The Front Bottoms surely bred some of the worst acts to ever exist — Hobo Johnson and McCafferty, to name a couple — because the unpolished, explicit nature of their music was misinterpreted by men who wanted to whine. Insincerely, Hobo Johnson in particular tries to imitate Sella’s conversational rambling by stumbling over his humiliating words in a clumsy rap. It’s a self-degradation ritual that misses the point of what makes The Front Bottoms work: Sella does not want pity. He knows he’s not entitled to anything. He’s just vaguely relatable. Even if what he’s describing doesn’t apply to your life, you feel like you’re there experiencing it with him, and there’s a level of understanding that arises and remains and never really goes away. He’s an observer, a collector of meaningful fragments of life like they’re prophecies in a fortune cookie.
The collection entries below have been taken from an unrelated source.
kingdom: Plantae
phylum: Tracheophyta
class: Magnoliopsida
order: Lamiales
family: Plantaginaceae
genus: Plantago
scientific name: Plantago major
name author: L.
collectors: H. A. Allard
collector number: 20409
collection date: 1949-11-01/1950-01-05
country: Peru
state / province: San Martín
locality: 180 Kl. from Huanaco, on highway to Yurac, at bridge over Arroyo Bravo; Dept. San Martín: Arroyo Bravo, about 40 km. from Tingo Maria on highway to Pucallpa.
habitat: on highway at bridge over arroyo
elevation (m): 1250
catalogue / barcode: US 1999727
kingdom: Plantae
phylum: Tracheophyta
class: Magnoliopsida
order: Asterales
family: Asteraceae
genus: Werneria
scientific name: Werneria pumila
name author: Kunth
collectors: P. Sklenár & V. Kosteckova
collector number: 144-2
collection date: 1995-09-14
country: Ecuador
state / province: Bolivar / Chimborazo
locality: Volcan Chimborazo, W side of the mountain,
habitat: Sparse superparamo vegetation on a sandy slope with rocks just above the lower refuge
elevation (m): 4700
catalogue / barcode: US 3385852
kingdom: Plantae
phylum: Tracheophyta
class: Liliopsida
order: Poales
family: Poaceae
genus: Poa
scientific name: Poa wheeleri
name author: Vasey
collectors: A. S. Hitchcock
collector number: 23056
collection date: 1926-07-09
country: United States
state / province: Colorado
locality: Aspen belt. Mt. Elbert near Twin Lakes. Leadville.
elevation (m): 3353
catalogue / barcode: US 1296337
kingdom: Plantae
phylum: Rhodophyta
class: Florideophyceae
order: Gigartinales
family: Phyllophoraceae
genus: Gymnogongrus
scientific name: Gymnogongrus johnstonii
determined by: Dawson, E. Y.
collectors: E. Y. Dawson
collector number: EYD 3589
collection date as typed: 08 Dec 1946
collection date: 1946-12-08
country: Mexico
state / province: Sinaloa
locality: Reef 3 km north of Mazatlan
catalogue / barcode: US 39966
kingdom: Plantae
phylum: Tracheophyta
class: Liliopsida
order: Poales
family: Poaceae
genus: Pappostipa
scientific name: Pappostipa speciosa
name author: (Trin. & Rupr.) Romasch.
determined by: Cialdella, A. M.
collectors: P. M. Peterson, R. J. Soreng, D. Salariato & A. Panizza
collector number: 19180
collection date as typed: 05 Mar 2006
There’s a reason for the persistence of their hit “Twin Size Mattress,” which will likely never stop existing as an anthem for depressed youth:
This is for the lions living in the wiry, broke-down frames
Of my friends’ bodies
When the flood water comes, it ain’t gonna be clear
It’s gonna look like mud
But I will help you swim, I will help you swim
I’m gonna help you swim
If not capturing the complications of love, The Front Bottoms are exploring the rough terrain of adolescent friendships. He recognizes and admires the strength his friends possess, but ultimately they’re held back by the same struggles as he is, and all they can do is help keep each other afloat. But sometimes it doesn’t work: “With tears in my eyes, I begged you to stay / You said, ‘Hey man, I love you, but no f*cking way!’” The line is their most well-known, embedded into the internet in gifs and lyric edits. It encapsulates their perfect melodrama.
The band has offered plenty of albums since, but songs from their self-titled debut and Talon Of The Hawk are the ones to primarily take over TikTok. One video with “Twin Size Mattress” in the background captures a fan dancing and passionately singing along to the song; text reads: “Forget gender, I just need to know which side of ‘Twin Size Mattress’ you relate to most.”
Instead of resenting or ignoring their early material like a lot of emo bands tend to, The Front Bottoms are celebrating this anniversary themselves with an anniversary tour where they’re playing through the record. They’re also unveiling a new album You Are Who You Hang Out With this summer, and the lead single has the intimate texture of Talon Of The Hawk. “Outlook” bursts with simultaneous victory and struggle; the final lyrics feel like a promise of eternal tumult, yet there’s a comfort in that consistency: “In my heart there’s a hole / And I fill it up with smoke / I got no control / Just get old / And I’ll watch it take its toll.”
The Front Bottoms are Warner Music artists. Uproxx is an independent subsidiary of Warner Music Group.